By Tyler Johnson and Isaac Reibman

In the world of game theory, we refer to games like Catan, Risk, and Civilization 6 as large scale strategy games. The defining characteristic of these games is their elements and how they interact. Games often give players the option to compete against the computer. These computer players are called Artificial Intelligences (AIs). The purpose of this AI is to challenge the players equally.

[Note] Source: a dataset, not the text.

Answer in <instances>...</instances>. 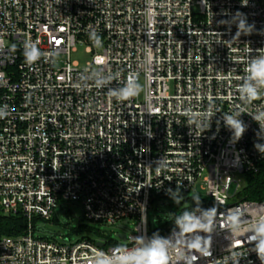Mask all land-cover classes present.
<instances>
[{"label":"built area","instance_id":"1","mask_svg":"<svg viewBox=\"0 0 264 264\" xmlns=\"http://www.w3.org/2000/svg\"><path fill=\"white\" fill-rule=\"evenodd\" d=\"M241 18L254 30L236 37ZM26 44L42 53L34 63ZM80 50L83 66L71 59ZM258 53L264 0H0V211L28 221L0 240V264H136L153 247L164 264H264L250 240L264 201H234L235 175L264 164V119L251 115L264 96L248 103L239 93ZM132 74L143 98L117 100L110 90ZM237 113L240 138L223 122ZM192 191L210 201L187 197L202 209L162 236L150 230L153 203ZM66 203L83 220L134 228L115 245L36 237L60 206L68 216Z\"/></svg>","mask_w":264,"mask_h":264},{"label":"rangeland","instance_id":"2","mask_svg":"<svg viewBox=\"0 0 264 264\" xmlns=\"http://www.w3.org/2000/svg\"><path fill=\"white\" fill-rule=\"evenodd\" d=\"M72 61H78L82 66L89 60V56L84 51L80 50L78 53L73 54L71 57ZM68 60L66 55H60L57 57V61L60 65H64ZM142 86V83L140 84ZM144 91L140 92L141 98H143ZM236 182L240 185V189H243L247 185L245 175H235ZM236 188V185H235ZM235 190V189H234ZM233 190V191H234ZM241 192L238 193L234 201L242 199ZM198 196L206 201H210V197L205 193H197L192 191L188 196L181 199H169L162 200L153 203L147 213V220L150 230L160 229L167 218L173 217L181 213V210L191 205L190 202L185 201V198ZM63 206L68 208V216L63 217L62 206L56 211L55 221L50 222H38V227L41 230L35 232L36 237H49L53 238L58 242H65L70 239L71 242H76L81 239L97 240V233H102L108 236V238L114 242H119L120 234H129L134 228V220L128 221L124 229L119 226H106L100 223H93L87 220H82L83 211L79 205L73 203H66Z\"/></svg>","mask_w":264,"mask_h":264},{"label":"clouds","instance_id":"3","mask_svg":"<svg viewBox=\"0 0 264 264\" xmlns=\"http://www.w3.org/2000/svg\"><path fill=\"white\" fill-rule=\"evenodd\" d=\"M238 16L243 17V14L238 13ZM254 30L253 26H246L245 19L241 18L238 23V29L236 37L241 34H251ZM93 38L96 43L99 44V37L93 33ZM58 54V53H56ZM42 53L35 44H26L25 47V59L28 63H34L40 59ZM246 74L242 77V84L239 87L240 99L244 102L251 103L252 101L261 99L264 96V54H259L255 57H250L248 65L245 69ZM99 86V82H97ZM142 91V86L139 84L138 75L132 74L125 87L118 90H110V94L117 100H128L135 96H138ZM6 107L0 109V118L7 116ZM242 113L236 115L223 116L224 124L233 132L235 138H240L246 131V125L240 119ZM253 119L258 123L264 119V110L258 111L256 115L251 114ZM261 128V127H260ZM261 132L264 133V128H261ZM259 147L258 145H256ZM250 240L257 242L255 244L256 254L258 258L264 262V221L260 222L255 230V234L250 237ZM167 259L166 252H163L159 248H149L145 253L137 257L136 264H164ZM94 264H106L103 260L97 259ZM111 264H117V262H111Z\"/></svg>","mask_w":264,"mask_h":264},{"label":"trees","instance_id":"4","mask_svg":"<svg viewBox=\"0 0 264 264\" xmlns=\"http://www.w3.org/2000/svg\"><path fill=\"white\" fill-rule=\"evenodd\" d=\"M247 185L242 189V200L252 201V202H263L264 201V164L261 167V170L258 174H247L245 175ZM191 203L190 206L185 207L181 210V213L175 215L174 218H167L165 220V224L157 230H160L159 235H164L168 229L182 221L185 217H187L192 211L200 210L202 207H198L195 203L196 199H188L186 200ZM36 222V219L34 220ZM28 227V221L22 213H17L14 215H5L0 211V240L6 237H18L23 235ZM156 230V229H155ZM153 232V231H152ZM155 233V232H154ZM153 233V234H154ZM152 234V235H153ZM97 237L103 236L104 238H108L105 234L97 233ZM111 245H115L116 243L110 240Z\"/></svg>","mask_w":264,"mask_h":264},{"label":"water","instance_id":"5","mask_svg":"<svg viewBox=\"0 0 264 264\" xmlns=\"http://www.w3.org/2000/svg\"><path fill=\"white\" fill-rule=\"evenodd\" d=\"M74 204L77 205V203H74ZM63 217H66V214H65V213H63ZM82 220H83V218H82ZM119 238H120L122 241H125V240H126V235H124V234L119 235ZM100 246H102V245H100Z\"/></svg>","mask_w":264,"mask_h":264}]
</instances>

Most AIs follow a given algorithm to decide which move to make. However, due to the scale and complexity of these games, writing a perfect algorithm is incredibly difficult, if not impossible. Thus most current AIs have flaws that can be exploited by the player. While a human can adapt its strategy when it realizes it is failing, the algorithmic AI will continue to make the same decisions. This removes the challenge and defeats the purpose of AI.

Charles Madera, Vincent Corubal and Gaber Ramalho, researchers at Pierre and Marie Curie University, decided to approach the AI ​​problem in a different direction. Reinforcement learning (RL) is a form of machine learning based on the concept of trial and error. After the AI ​​makes a move, it determines whether the move was good or bad. It then adjusts its strategy accordingly and continues. This allows him to learn from his mistakes. The team wanted to see if applying RL to large-scale strategy AI could help computers make better decisions.

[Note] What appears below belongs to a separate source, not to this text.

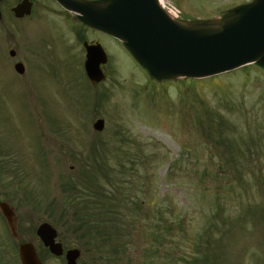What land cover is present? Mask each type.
Returning <instances> with one entry per match:
<instances>
[{"label":"rangeland","instance_id":"1","mask_svg":"<svg viewBox=\"0 0 264 264\" xmlns=\"http://www.w3.org/2000/svg\"><path fill=\"white\" fill-rule=\"evenodd\" d=\"M242 1L161 4L189 26L228 18L222 9ZM10 2L0 0L2 14ZM33 2L37 17L44 2ZM5 25L0 140L13 157L2 161L7 170L0 169V182L27 195L35 226L53 224L65 249L80 250L77 264H264V68L156 80L122 44L106 40L107 76L91 85L83 49L68 34L40 44L26 23L7 18ZM46 25L37 21L33 30ZM15 33L31 52L40 44L34 54L45 67L40 72L48 73L27 90L5 60L18 42ZM97 118L104 120L101 132L91 128ZM100 163L108 172L96 170ZM87 170H94L89 174L100 190L113 193L112 204L97 206L105 201L85 181ZM75 183L88 185L93 196L73 198ZM111 206L119 214H107ZM89 221L96 222L88 230ZM38 253L44 264H65L63 256L40 247Z\"/></svg>","mask_w":264,"mask_h":264},{"label":"water","instance_id":"2","mask_svg":"<svg viewBox=\"0 0 264 264\" xmlns=\"http://www.w3.org/2000/svg\"><path fill=\"white\" fill-rule=\"evenodd\" d=\"M65 9L76 12L82 21L121 39L136 60L158 78L206 77L240 66L256 63L264 67V0H254L235 9L231 16L195 25H183L170 18L158 0H56ZM31 2L22 0L12 12L15 17L29 14ZM211 25H218L210 30ZM12 55V52L10 53ZM100 45L86 46L84 70L92 83L104 76L99 68L105 63ZM21 72V66L16 65ZM104 123L92 127L101 131ZM50 253L63 252L55 243L56 232L48 224L36 231ZM79 250L66 251V264H76ZM21 264H41L31 244L19 249Z\"/></svg>","mask_w":264,"mask_h":264},{"label":"flooded vegetation","instance_id":"3","mask_svg":"<svg viewBox=\"0 0 264 264\" xmlns=\"http://www.w3.org/2000/svg\"><path fill=\"white\" fill-rule=\"evenodd\" d=\"M20 1L21 0H12V2H10L12 4L11 6H8V12L5 15L3 14V18L5 20L3 19V22L0 20V29H2V27L5 28V21L7 18L16 23L24 22L27 25L26 32L29 35L32 36L37 34L41 37L39 42L40 44H42L41 41H45L49 38V36H53L54 39L57 40H65L66 34H68L71 42L74 41L82 47L83 52L81 50L79 52V56L81 58L85 55L84 44H100L105 51L107 59L106 63L100 67L105 76H107V65L112 59V54L107 50L106 40L114 42V38L112 36L82 24L76 14L63 9L55 0H43L44 3H40L42 9H39L42 11V14H38L37 17L35 15L36 9L34 2L31 0L33 4L30 14L21 18H15L10 12V9L17 5ZM47 17L49 20L55 22H49ZM37 21L47 24V29L48 25H56L57 27L53 32L47 31L46 27L44 29L38 28L42 31L38 33L33 30L34 23ZM18 30L22 33V29ZM18 35L19 34L15 33V37L18 42H12L14 48H8L7 50V53L13 52V56L8 55V57H5V60L9 69L12 71V75L16 80L17 85L27 90L31 86V82L34 78H43L48 76V73L40 72V69L45 70V67L43 63H41L40 58H38L39 56L34 54L36 52L40 54V50L38 48L40 47V44L36 46V52H31L30 50L33 51V48L29 47V45H27L24 41H19L17 39ZM22 37L24 39V36ZM3 53H5V48H3ZM16 64H20L22 67V71L20 73H17L14 70ZM52 77H56V75H53ZM22 97L24 100H28L29 95L28 93H24ZM25 105L27 107L31 106L29 101ZM8 150L9 146H6L0 140L1 171L7 170V167L3 165L2 161L13 157V152ZM3 205H6V211L8 214L12 215V219L5 217L2 211ZM28 209L27 195H25V197L22 195L19 196L18 190L14 186L2 185L0 182V264H20L19 248L22 244L27 242L34 245L37 253L39 247L42 251H47L35 235V231L39 223H37L36 226L33 224L32 213ZM34 241H36V245ZM56 241L62 243L59 238V233H57Z\"/></svg>","mask_w":264,"mask_h":264},{"label":"trees","instance_id":"4","mask_svg":"<svg viewBox=\"0 0 264 264\" xmlns=\"http://www.w3.org/2000/svg\"><path fill=\"white\" fill-rule=\"evenodd\" d=\"M98 170H100L101 172H108L107 171V168H103V167H101V168H98ZM106 174H108V173H106ZM105 174V175H106ZM83 175H85V173H83ZM85 181H87L88 182V185L91 187V189L93 188V186L92 185H95V188L98 190V193H97V197L98 198H100V199H102L103 201H105L104 203H97V204H100V205H97V206H105V204L107 203V204H112V203H110L111 202V200H112V198H113V196H112V192L111 193H105V192H107L106 190H100V188H98L97 187V185L96 184H94L93 182H94V179L92 178V176H90V174H86L85 176ZM79 182V181H78ZM77 182V183H78ZM88 185L85 187V188H77V186H76V183L70 188L71 190H73L75 187H76V189H74L75 191L72 193V197L74 198V197H76V198H83L82 196H80L81 194H83L84 195V197H86V193H88V195H91V196H93L92 195V193L93 192H87L88 191ZM92 198V197H91ZM95 208V207H94ZM98 210H100V209H98ZM110 212H108L107 214H112V215H117V214H119V212H118V210L119 209H116L115 207H113V206H111L110 207ZM118 212V213H117ZM114 213V214H113ZM117 213V214H116ZM100 215H103V214H101L100 213ZM91 222H96V221H89V222H87V223H85V224H83V225H85L86 226V228L89 230V229H91V228H93V225H92V223ZM91 223V224H90ZM98 224H100V223H98ZM101 225H102V223H101ZM194 264H196V262H194Z\"/></svg>","mask_w":264,"mask_h":264},{"label":"bare ground","instance_id":"5","mask_svg":"<svg viewBox=\"0 0 264 264\" xmlns=\"http://www.w3.org/2000/svg\"><path fill=\"white\" fill-rule=\"evenodd\" d=\"M158 2H159V4H160V6L165 10V12L167 13V15H168L169 17L173 18L174 16H173L172 13L170 12L171 10L166 11L165 7L161 5V0H158ZM217 27H218V25H211L209 28H210V30H216Z\"/></svg>","mask_w":264,"mask_h":264}]
</instances>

Reinforcement learning works well in games like backgammon, but large-scale strategy games are more complicated. To demonstrate the difference, the researchers used John Tiller’s Battleground™ for their AI. It is a complex game with a battlefield of hexagons and hundreds of units. There are 10 total in the whole game of backgammon20 Independent States – Boards can be at any time. By comparison, Battleground™ has 10 in just one scene1887 possible states. To cope with the enormous scope of this game, the researchers decided to divide the learning into phases.

In Battleground™ each player has control over all aspects of his army. It covers everything from the general’s orders to the actions of each individual soldier. Learning to control every aspect of the army is challenging, so the researchers only allowed the AI ​​to learn to control part of the hierarchy. Prebuilt AI, as it is called Bootstrap AI, Control the rest of the army and the opponent. Thus, learning AI only needs to study a small part of the decision-making process at any given time.

In order to make good decisions, RL AI needs to understand the state of the game, as it is known State of play. This lets the computer know what to consider when making a decision. He also needs to know what moves he can make, so is known action space. Finally, it uses a “reward function” to know how well it is doing. These three things vary from game to game and even the AI ​​for the same game.

This is the most challenging part of making RL AI. AI can’t make smart moves if it doesn’t understand the game state and action space properly. If the reward function is flawed, the AI ​​won’t be able to tell if it’s doing a good or bad job. Thus it will not adjust its behavior properly.

The researchers determined that the positions of the units relative to the layout of the terrain were the most important for the AI ​​to understand. This will allow the AI ​​to identify strategic locations, such as places to hide troops and the best lines of sight and fire. They used the specific scenario of a battle between the French and Russian armies in 1812 to test the AI.

They used two different variations of AI. One, called neural network (NN) LAI 1, used a single “brain” for all operations. Another, called NN LAI 45, uses different “brains” for each task. Both the learning AI controlled the French army while the bootstrap AI controlled the Russian army. They trained the AI ​​10,000 times and then tested the training results against random movements, professional AI and humans.

After 500 games, the AIs reached the skill level of the average human player. A single “brain” AI consistently scored in the 50-100 range. The multiple “brain” AI took much longer to learn, but scored higher on average, between 100-175. An average human player has a score of around 80 and a professional AI has a score of -380.

Both AIs were able to adapt to the game and outperform professional AIs. A single, brained AI kept a constant score just like a human player. The multiple brain AI took more risks, so its score varied more in the game but ultimately performed better. This means that learning AI could be the next step in large-scale strategy AI. They can challenge players more equally, creating a more engaging single-player experience.